Given his mood, you'd better not.
- Şu haline bak. Çok iyisin.
Look at you.
Rob, şu haline bak.
Not so pretty in the daylight, is it?
Bir de şu haline bak.
Now look at him.
Şu haline bak.
Look at yourself...
Şu haline bak.
Look at you!
Ama şimdiki haline bak.
Now look at you.
Haline bak.
Look at you.
Şu haline bak, gitmek için can atıyorsun.
I know you want it too
Bir tasarımcıyla görüşeceksin ama şu haline bak.
No matter how, we are going to see a designer. Look at you.
- Tanrım, şu haline bak.
Good Lord. Look at you.
Şu haline bak. - İyi misin?
Wow, look at you.
Merhaba. Şu haline bak.
Hey.
- Haline bak.
Look at you.
"Ve şimdiki haline bakın!"
'And look at him now!
Şu haline bak.
Look at the state of you lot.
Şu haline bak.
Well, look at you.
Bu imkânsız, haline bak.
It's impossible. Look at him.
Etrafın haline bak!
Look at this place!
Oh, şu gelinlikli haline bak.
Oh, look at her in that dress.
Haline bak, kıskanç ve seksisin.
Look at you, sounding all jealous and sexy.
Şu haline bak Christine!
Look at you, Christine!
Şu haline bak, borca batmışsın
Look at you, deep in debt
Şu haline bak, günah kadar fenasın
Look at you, foul as sin
Şu haline bak...
But just look at you...
Carla, şu haline bak.
Carla, look at you.
- Şu haline bak!
Look at you!
Şu haline bir bak.
Well... look at you.
Şu haline bir bak.
Look at you.
Haline bir bak.. seni tanıyamıyorum artık
God, dude, look at you. I don't even know who you are anymore, asshole. Who are you calling asshole, cock?
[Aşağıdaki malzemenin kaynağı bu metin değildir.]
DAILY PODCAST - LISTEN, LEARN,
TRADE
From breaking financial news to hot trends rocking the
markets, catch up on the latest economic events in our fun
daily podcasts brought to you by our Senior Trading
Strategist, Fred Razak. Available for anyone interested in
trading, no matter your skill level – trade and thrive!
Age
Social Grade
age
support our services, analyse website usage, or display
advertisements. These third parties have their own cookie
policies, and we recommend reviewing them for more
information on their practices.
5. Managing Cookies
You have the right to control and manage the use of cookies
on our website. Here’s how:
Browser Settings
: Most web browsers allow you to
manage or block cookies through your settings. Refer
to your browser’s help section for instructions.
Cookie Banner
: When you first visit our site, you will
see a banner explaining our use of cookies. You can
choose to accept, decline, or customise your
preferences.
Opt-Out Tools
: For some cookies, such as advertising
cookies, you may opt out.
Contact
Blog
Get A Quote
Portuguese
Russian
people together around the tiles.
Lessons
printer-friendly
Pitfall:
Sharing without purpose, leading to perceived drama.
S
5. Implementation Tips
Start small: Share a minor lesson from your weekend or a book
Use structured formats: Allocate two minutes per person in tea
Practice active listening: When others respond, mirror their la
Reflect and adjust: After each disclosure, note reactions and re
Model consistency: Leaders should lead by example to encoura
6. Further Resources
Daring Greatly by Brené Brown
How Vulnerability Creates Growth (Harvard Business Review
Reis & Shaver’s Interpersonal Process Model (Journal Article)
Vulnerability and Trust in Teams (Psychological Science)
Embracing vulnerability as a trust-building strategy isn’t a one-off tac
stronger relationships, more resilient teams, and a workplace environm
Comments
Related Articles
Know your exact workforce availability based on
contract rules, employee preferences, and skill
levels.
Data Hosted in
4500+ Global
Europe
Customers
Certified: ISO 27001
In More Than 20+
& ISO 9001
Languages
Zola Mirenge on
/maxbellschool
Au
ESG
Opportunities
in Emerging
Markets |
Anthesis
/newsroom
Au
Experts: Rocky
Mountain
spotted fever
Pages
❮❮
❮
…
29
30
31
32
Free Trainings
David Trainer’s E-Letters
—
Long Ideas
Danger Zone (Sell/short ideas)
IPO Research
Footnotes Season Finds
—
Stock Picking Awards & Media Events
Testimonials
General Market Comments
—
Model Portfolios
Bak, bunu uluslararası bir olay haline getirmek istemeyiz.
Look, we do not want to make this an international incident.
Keyif almak bir bakıma garip, sapkın bir görev haline gelmiştir.
Enjoyment becomes a kind or a weird perverted duty.
Şu haline bak!
Look at you!
Şu haline bir bak!
Look at you!
Tanrım, bak şu haline, ne kadar sofistike olmuşsun.
God, look at you, you... woman of the world. Me?
Alcide, su haline bir bak.
Alcide, look at you.
Ruh haline bakılırsa buna hiç şaşırmam.
Mood he's in, I wouldn't be surprised!
Bak şu haline, yeni eğlenceli kelimelerin var.
Look at you with new fun things to say.
"Önceki haline bir bakın."
'Look at him before.
Benden daha kötü darbelere maruz kaldığın halde şu haline bir bak.
yet look at you.
Şunun haline bir bak... Bizim ne kadar cahil olduğumuzu düşündü kim bilir.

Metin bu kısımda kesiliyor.